Pro Perspectives 4/6/22

April 6, 2022

The minutes from the March Fed meeting were released today, laying out  a plan for reducing the Fed's balance sheet.  Translation:  there will be less liquidity in the economy (tighter money).
Let's take a look at how we got here.

You can see above, the global financial crisis response included three iterations of QE, and resulted in the Fed adding $3.5 trillion in assets to the balance sheet.  And they were left with an economy that could barely muster 2% economic growth.  
Still, they tried to normalize rates and shrink the balance sheet (i.e. quantitative tightening or "QT").  From 2017 to 2019, they allowed about $800 billion of assets to mature.  You can see that framed in the box in the chart above. 
Guess what? 
By the end of 2019, the Fed was forced to restart QE.  Why?  Because the overnight lending market did this …

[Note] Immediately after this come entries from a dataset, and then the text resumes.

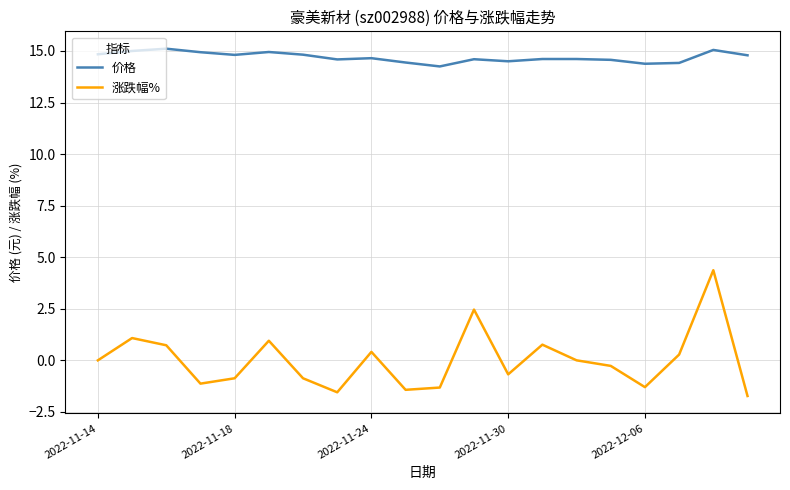

True or false: 价格 and 涨跌幅% cross at least once.

False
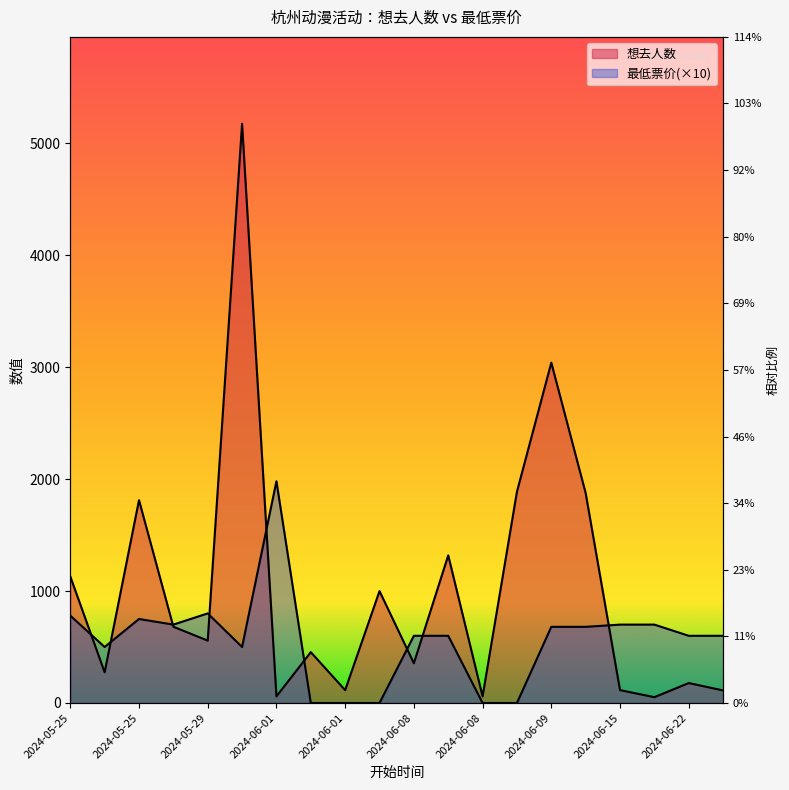

Reading left to right, list all the values displayed in this chart.

想去人数: 1130	274	1811	681	557	5172	59	454	115	999	355	1318	59	1887	3039	1874	115	52	178	112
最低票价: 780	500	750	700	800	500	1980	0	0	0	600	600	0	0	680	680	700	700	600	600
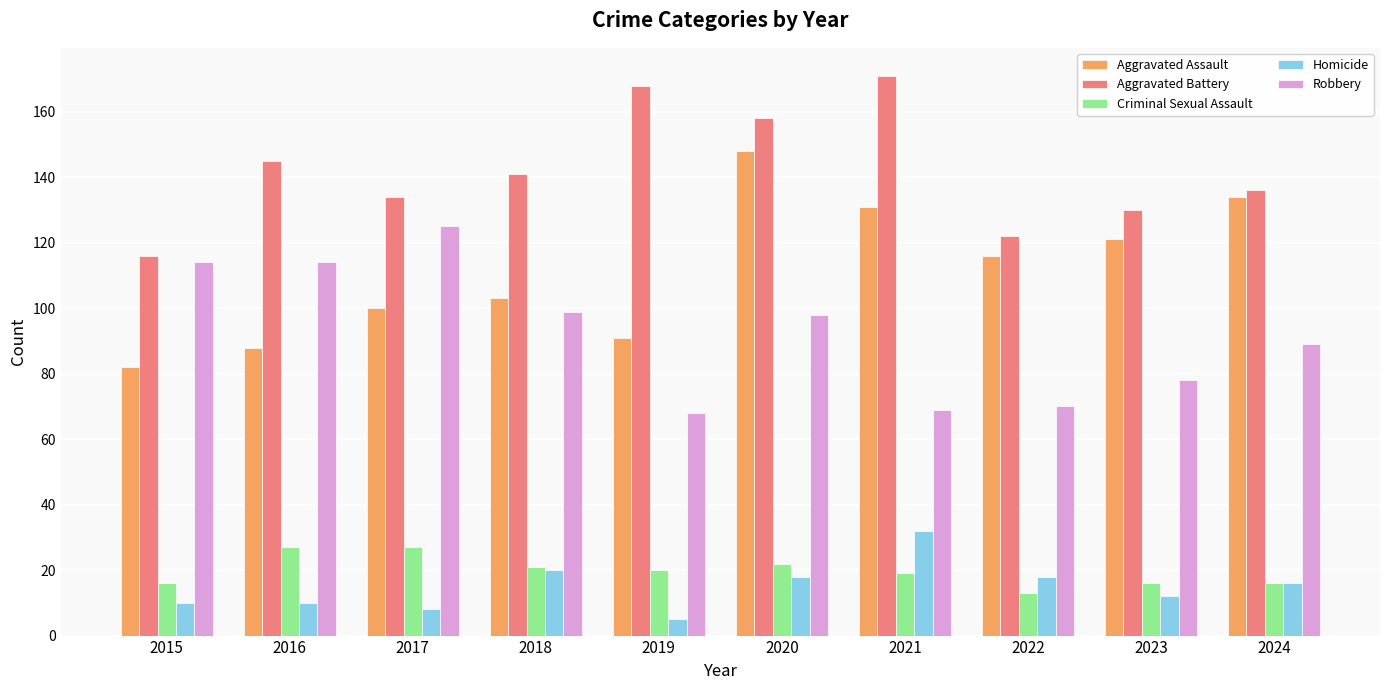

Which label corresponds to the smallest value in the chart?

2019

Here's how the Fed explained what happened (my emphasis) …
"Strains in money market in September occurred against a backdrop of a declining level of reserves, due to the Fed's balance sheet normalization and heavy issuance of Treasury securities."
So, the Fed was forced to rescue the overnight lending market (between the biggest banks in the country) because of an unforeseen consequence of balance sheet normalization.
With this in mind, the minutes today spelled out a plan to start allowing about 1% of the Fed's balance sheet to start "rolling off" (maturing, which equates to reducing the size of the balance sheet).  But they will gradually get to that size over a few months, "over a period of three months or modestly longer." 
That statement is telling.  Many are expecting some aggressive quantitative tightening.   But the Fed, surely, has very clear memories of the 2019 shakeup. 
It's important to understand that reversing the Fed balance sheet is an experiment, with outcomes unknown.